What standardized testing and schools could learn from Target

Excerpted from Anya Kamenetz’s latest book, The test: Why our schools are obsessed with standardized testing—but you don’t have to be, published by PublicAffairs.

Technologies in use in about a third of US K-12 schools today have the potential, say their creators, to relieve some of the worst toll taken by standardized testing: the anxiety, coaching, and cheating, to give a few examples. This is about using software to reduce the inefficiencies of standardized testing and produce detailed, personalized feedback that emphasizes growth over achievement.

These technologies belong to the world of learning analytics, also known as adaptive learning software.

Valerie Shute, a professor at Florida State University and former principal research scientist at ETS, coined the term “stealth assessment.”

“In 1974 businesses had to close down once or twice a year to take stock,” she says. “Barcodes and automated checkout instead allowed for collection of a continuous stream of information. Business owners can aggregate data and examine the trends. It’s very, very powerful and allows for all sorts of just-in- time decision making.”

In the business world, this is dubbed predictive analytics and is heavily used by marketers. For example, by looking at patterns of purchasing items like body lotion and vitamin supplements, Target was able to create a “pregnancy score” that guesses whether a particular customer is pregnant, the better to start showering her with coupons for baby products and diapers.

The flow of interactions in a classroom is far richer than the flow of transactions in a Target. But that doesn’t mean similar tools can’t yield important insights, Shute says.

“If business can collect and use a continuous stream of information, why the hell can’t we in education do that too? Wouldn’t it be great to aggregate this information and make inferences about developing competencies at any point in time and at any grain size?”

Right now we bring school to a halt to take high-stakes tests. Maybe a student is nervous or had a bad night’s sleep. Or she may be a good crammer, but will have forgotten it all in three weeks. With stealth assessment, there is no big test day. Testing is simultaneous with learning. And the cost of testing is folded into the cost of teaching.

The big test companies agree: Software could replace standardized tests very soon. All that is currently lacking is the large-scale studies to validate the results of these programs by comparing them to students’ actual performance in school, as well as their scores on traditional tests. Kimberly O’Malley is the senior vice president of school research at Pearson Education. Pearson officially put together her research group in 2012 to get academics in the fields of learning, assessment, and educational technology working more closely together. “Invisible, integrated assessment, to me, is the future,” she says. “We can monitor students’ learning day to day in a digital scenario. Ultimately, if we’re successful, the need for and the activity of stopping and testing will go away in many cases.”

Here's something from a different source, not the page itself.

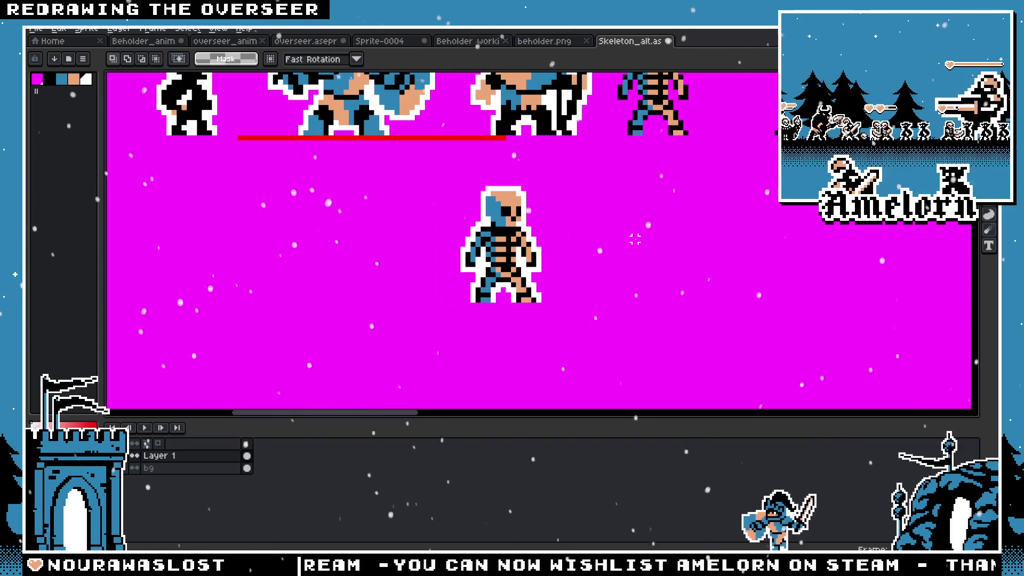
scroll(634, 240, down, 3)
Undo the outline, shift the skeleton's lower legs one pixel right, and pick the Pencil
drag(561, 257, 517, 225)
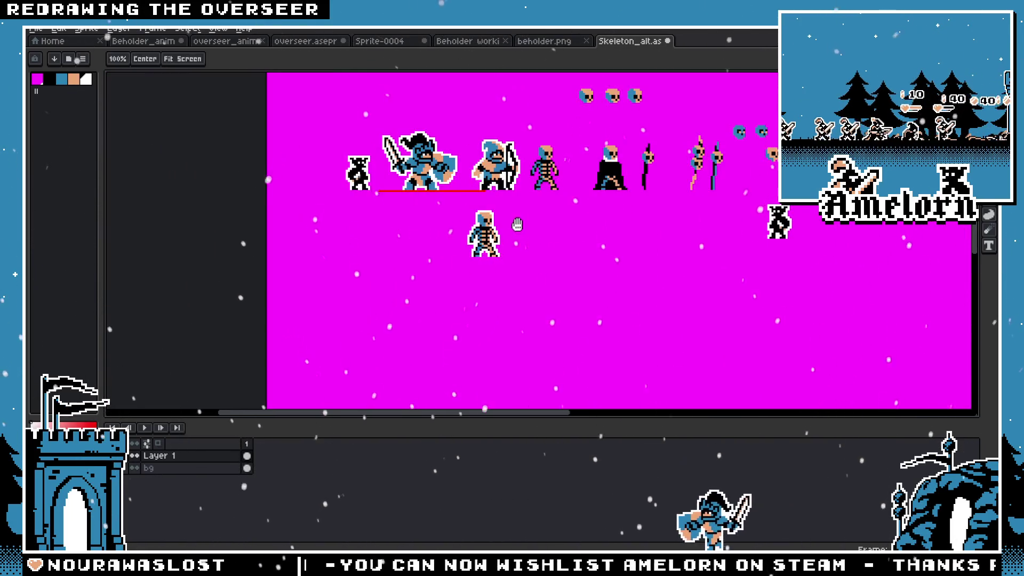
scroll(517, 225, up, 2)
scroll(504, 230, up, 1)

In 2009, at the first-ever Venture Capital in Education Summit at Stanford University, I met a brash dot-commer named Jose Ferreira. He painted his learning analytics company, Knewton, as nothing less than an educational messiah. “Look at what other industries the Internet has transformed,” he told me then. “Print, digital, video, music. Travel, hotels, restaurants, retail—anything with a big information component. But for whatever reason, people don’t see it with education. It is blindingly obvious to me that it will happen with education.” As he elaborated in a later interview: “All the content behind education is going to move online in the next 10 years. It’s one giant Oklahoma land grab—one big tectonic shift. And that is what Knewton is going to power.”

As a reporter for five years for the technology and business magazine Fast Company I’ve heard those kinds of claims quite a few times. But Ferreira was one bigmouth who put his money where his mouth was. By the fall of 2013, Knewton’s software platform was available to the vast majority of the nation’s colleges and K-12 school districts through partnerships with three of the five major textbook publishers: Pearson, MacMillan, and Houghton Mifflin Harcourt.

Teaching machines

The dream of automated learning is even older than computers themselves. In 1924 an educational psychology professor named Sidney Pressey built a mechanical teaching machine that supplied questions, along with the correct answers, when a button was pressed. B.F. Skinner, the famous behaviorist, also introduced a teaching machine in 1954, a clunky thing that looked like a typewriter. He claimed some of the very same benefits for it that you hear from ed-tech entrepreneurs to this day—allowing every student to move at his own pace, supplying immediate feedback, improving motivation.

Computer programmers have been working on so-called intelligent tutoring systems since the 1970s, and they’ve gotten quite good for certain jobs. In a 2011 review of research that carefully compared software-based tutoring to one on one tutoring with a human, the resulting improvement in student performance was almost exactly the same in both cases—0.76, or three-quarters of a standard deviation, for the computers, and 0.79 for the humans.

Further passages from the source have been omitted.